By MAVERICK FREEDLANDER
In the United States of America, women have never been allowed to serve in the military with full combat roles. In order to progressively enhance equality in the armed forces, Secretary of Defense Ashton Carter said at a news conference December 3 that he will be allowing women to enter these full combat roles.
This is an extremely complicated issue; on the surface, it seems only right that women should be allowed to fight on the front lines with their male counterparts. When one delves deeper into the issue, though, some negative implications of women’s service in universal combat roles are revealed, and there is a question as to whether the value of instilling equality in the military outweighs the negative effects. A major issue which has been raised is the longevity and medical repercussions involved in full combat work for women. In the Marine Corps Gazette, Captain Katie Petronio questioned, “can women endure the physical and physiological rigors of sustained combat operations, and are we willing to accept the attrition and medical issues that go along with integration?” Petronio used herself as an example of this physical toll, saying “”at the end of the seven-month deployment, and the construction of 18 [patrol bases] later, I had lost 17 pounds and was diagnosed with polycystic ovarian syndrome (which personally resulted in infertility, but is not a genetic trend in my family), which was brought on by the chemical and physical changes endured during deployment.”
Considering who Captain Petronio is, and taking into account her previous stardom as an ice hockey player at the collegiate level, the results seem to suggest that the female body is not meant to endure a certain level of strain which can be reached while serving in a full combat role in the military. Sadly, Petronio’s case revealed a great deal about the long-term effects of full combat roles on women.

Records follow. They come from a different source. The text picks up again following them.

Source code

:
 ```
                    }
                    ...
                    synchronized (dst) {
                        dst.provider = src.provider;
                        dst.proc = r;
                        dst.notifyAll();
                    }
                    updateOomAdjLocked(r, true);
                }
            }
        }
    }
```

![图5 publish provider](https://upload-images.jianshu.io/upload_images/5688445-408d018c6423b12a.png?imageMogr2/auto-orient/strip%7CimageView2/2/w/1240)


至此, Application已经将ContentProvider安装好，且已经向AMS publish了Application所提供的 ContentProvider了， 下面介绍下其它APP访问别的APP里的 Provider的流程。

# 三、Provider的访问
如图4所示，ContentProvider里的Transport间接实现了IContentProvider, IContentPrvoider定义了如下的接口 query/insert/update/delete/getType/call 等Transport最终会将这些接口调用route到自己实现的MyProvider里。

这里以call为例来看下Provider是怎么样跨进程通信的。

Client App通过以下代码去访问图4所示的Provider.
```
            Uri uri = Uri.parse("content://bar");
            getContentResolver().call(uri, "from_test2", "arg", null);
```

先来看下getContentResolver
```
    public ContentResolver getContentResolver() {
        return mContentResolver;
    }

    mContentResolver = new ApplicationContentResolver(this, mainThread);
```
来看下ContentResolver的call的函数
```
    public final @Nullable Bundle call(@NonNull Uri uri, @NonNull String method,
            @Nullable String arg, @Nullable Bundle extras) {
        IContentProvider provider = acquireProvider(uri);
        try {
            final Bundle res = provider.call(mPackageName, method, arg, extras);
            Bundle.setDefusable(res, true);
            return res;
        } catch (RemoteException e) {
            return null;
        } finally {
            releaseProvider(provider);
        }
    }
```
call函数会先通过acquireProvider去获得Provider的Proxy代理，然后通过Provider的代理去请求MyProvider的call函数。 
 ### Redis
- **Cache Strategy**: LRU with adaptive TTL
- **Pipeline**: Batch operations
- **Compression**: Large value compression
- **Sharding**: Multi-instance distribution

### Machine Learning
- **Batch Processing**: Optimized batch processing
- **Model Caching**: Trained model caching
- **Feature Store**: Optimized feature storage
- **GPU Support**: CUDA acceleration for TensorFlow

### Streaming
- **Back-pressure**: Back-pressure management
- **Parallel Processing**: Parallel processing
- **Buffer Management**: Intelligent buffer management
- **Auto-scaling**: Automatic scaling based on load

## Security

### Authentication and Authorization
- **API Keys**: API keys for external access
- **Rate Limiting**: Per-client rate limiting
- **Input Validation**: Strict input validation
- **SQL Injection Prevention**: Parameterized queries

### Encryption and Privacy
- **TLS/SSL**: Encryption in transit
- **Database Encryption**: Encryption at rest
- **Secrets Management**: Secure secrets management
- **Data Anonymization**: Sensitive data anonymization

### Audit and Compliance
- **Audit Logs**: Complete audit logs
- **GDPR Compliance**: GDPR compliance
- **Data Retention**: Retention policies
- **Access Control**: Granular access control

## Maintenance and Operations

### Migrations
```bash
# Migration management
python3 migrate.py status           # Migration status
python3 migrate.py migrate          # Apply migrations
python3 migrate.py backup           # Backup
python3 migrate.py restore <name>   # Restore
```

Martin Chinn (English Dept.) has a similar take on the case, pointing to the physiological differences between men and women as an important factor when considering gender integration in the military. He explained that “in the military, I saw women stronger than me and there were definitely some studs that were women. As a whole, though, the men were clearly more fit and capable than the women in terms of physical ability.”
Few argue the clear genetic difference between a male’s physique and a female’s. Chinn said, “I remember how much it bothered me when I had to carry someone else’s load or if a member of the team held us back, male or female. A light load when I was in the infantry was roughly 70 pounds, sometimes more. That 70 pound load is much different to a 110 pound female compared to a 220 pound man.” The job of being an infantryman entails certain characteristics that men possess more often than women as a result of pure genetics. Another issue that Chinn brought up is standards. “Standards for women in the military have historically been lower than men’s, partially due to the difference in their roles in the military. If women and men are going to both serve on the front lines, we should make the standards the same for both men and women,” said Chinn.
The military’s goal is not to give everyone a chance. The military’s goal is to protect us and to carry out our government’s agenda overseas in the most efficient way possible. If including women with lower physical standards hinders the military’s efficiency and effectiveness, it is not worth it. It is hard to fathom how lower standards could possibly result in anything but lower quality soldiers. There are many fights for equality that should be fought, but this is not one, for logical reasons. Men and women are simply built differently. Women, on average, are not as strong or durable as men. Also, women have more medical complications that can arise from physical deterioration, as is shown in Petronio’s case. Serving in the infantry is a demanding position, and while certain women absolutely can handle it, it seems that the female body is, more often than not, not cut out for that sort of physical strain.